» **Selected passage**:

————

Too much has been written about the Costiere Amalfiteri and every visitor has a favourite part unless the constraints of financial capacity limit the venues to the hills of Praiano and not the opulence of the film star hotels spilling down the cliffs. Only the game or brainless need bring their own car and the ability to find a car park would probably add a few bucks to any tariff and new wing mirrors would be the least collateral damage.
Winging it in from Casablanca into Rome was never an easy task and the loss of baggage exacerbated the drama via the Iberian Madrid 8.30pm connection. Exit customs to track the organised pickup and the driver was prepared to camp for a period on an outside chance the baggage would materialise next flight. Rome’s non existent security made it easy to slink back into the baggage area as the lonely bag circulated on a carousel and was walked out without interest or customs.
Perhaps this was a smart move for four passengers to pay the extra for Seahorse Limousine Service as it now saved a nights accommodation on a 2.30am trip. Hard to capitalise on the Amalfi Coast as the looming steep hills in misty morning gloom were awesome in their greyness and the welcome of Piazza San Luca in the Praiano hills after 20 hours was sublime.
The apartment Casa Concetta rented for seven days is only 60 steps up from the plaza on 3 layers perched above a small church and can sleep 6 people with ease. Views are magnificent in an East West vista almost a sea sunrise and sunset into the deep blue Mediterranean taking in what seems the whole bay as the hillside falls into the water.

————

» **Supplied data**:
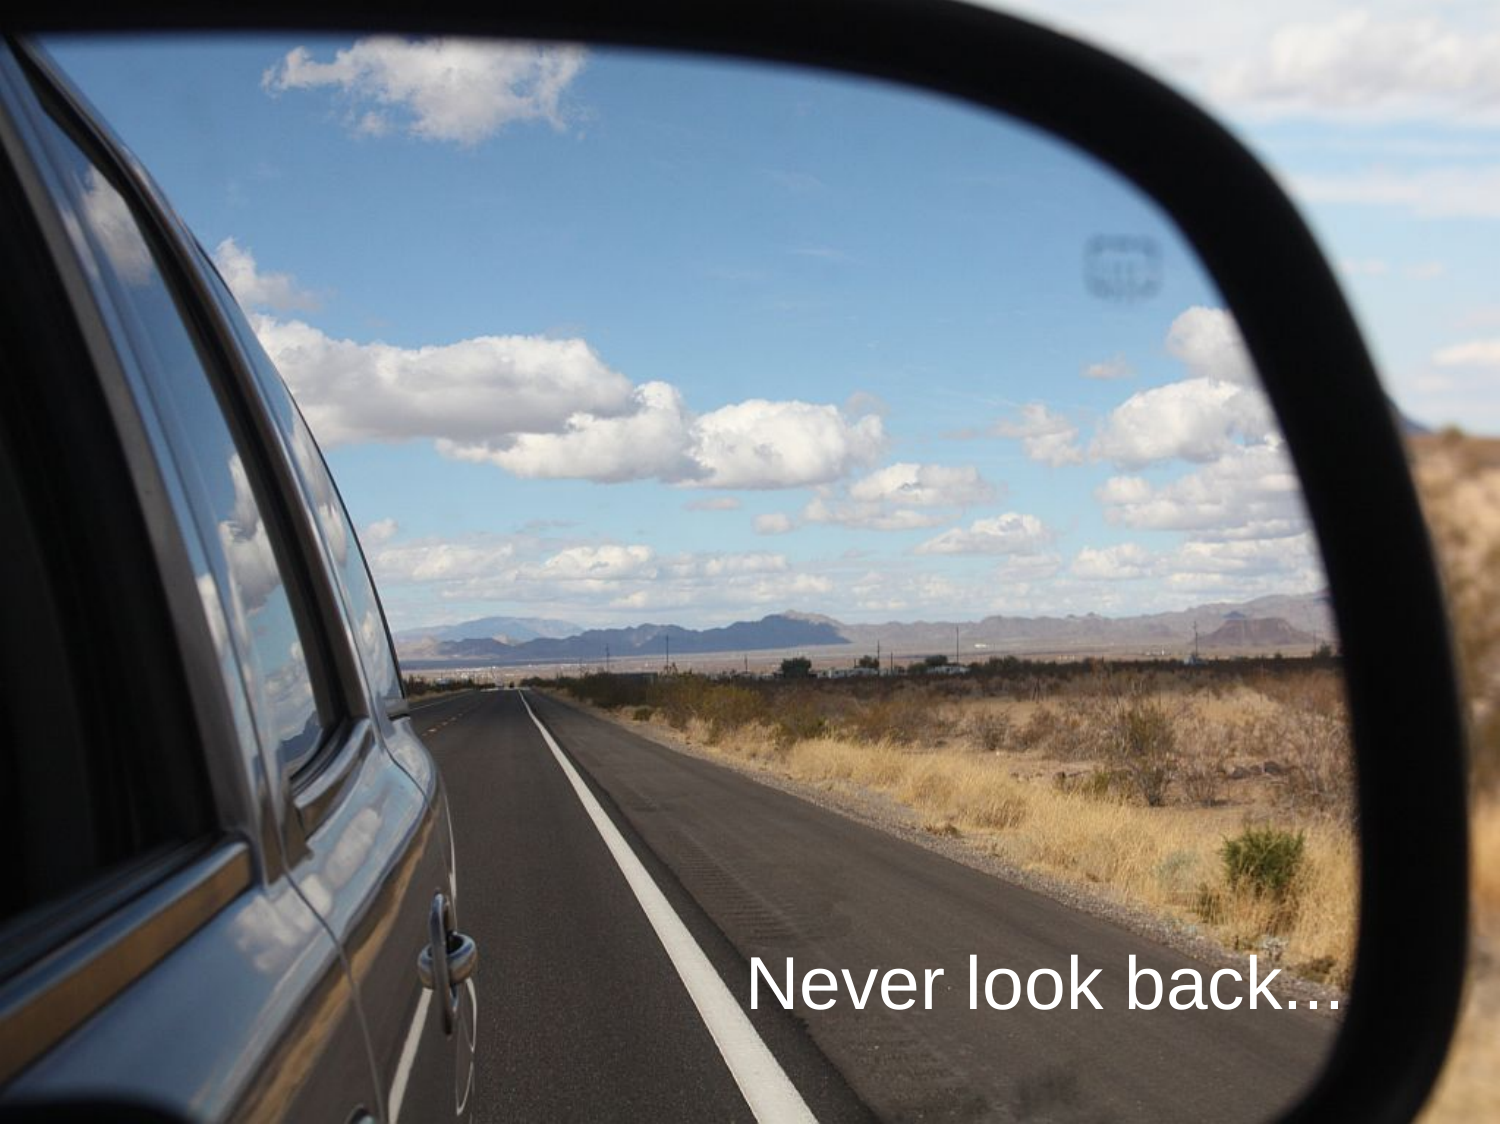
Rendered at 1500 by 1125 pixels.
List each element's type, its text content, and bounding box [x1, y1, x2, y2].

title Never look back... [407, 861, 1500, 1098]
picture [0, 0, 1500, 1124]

————

» **Problems**:
1/ Answer from the Amalfi Coast travel piece:
(a) Which limousine service did the four passengers pay extra for?
(b) How many steps up from the plaza is the apartment Casa Concetta?
(c) How many people can that apartment sleep with ease?
2/ Revise the stretch of the Amalfi Coast travel piece from "Too much has" through "least collateral damage.", putting "parking spot" in place of "car park".

» **Solutions to the problems**:
1/
(a) Seahorse Limousine Service
(b) 60
(c) 6

2/
Too much has been written about the Costiere Amalfiteri and every visitor has a favourite part unless the constraints of financial capacity limit the venues to the hills of Praiano and not the opulence of the film star hotels spilling down the cliffs. Only the game or brainless need bring their own car and the ability to find a parking spot would probably add a few bucks to any tariff and new wing mirrors would be the least collateral damage.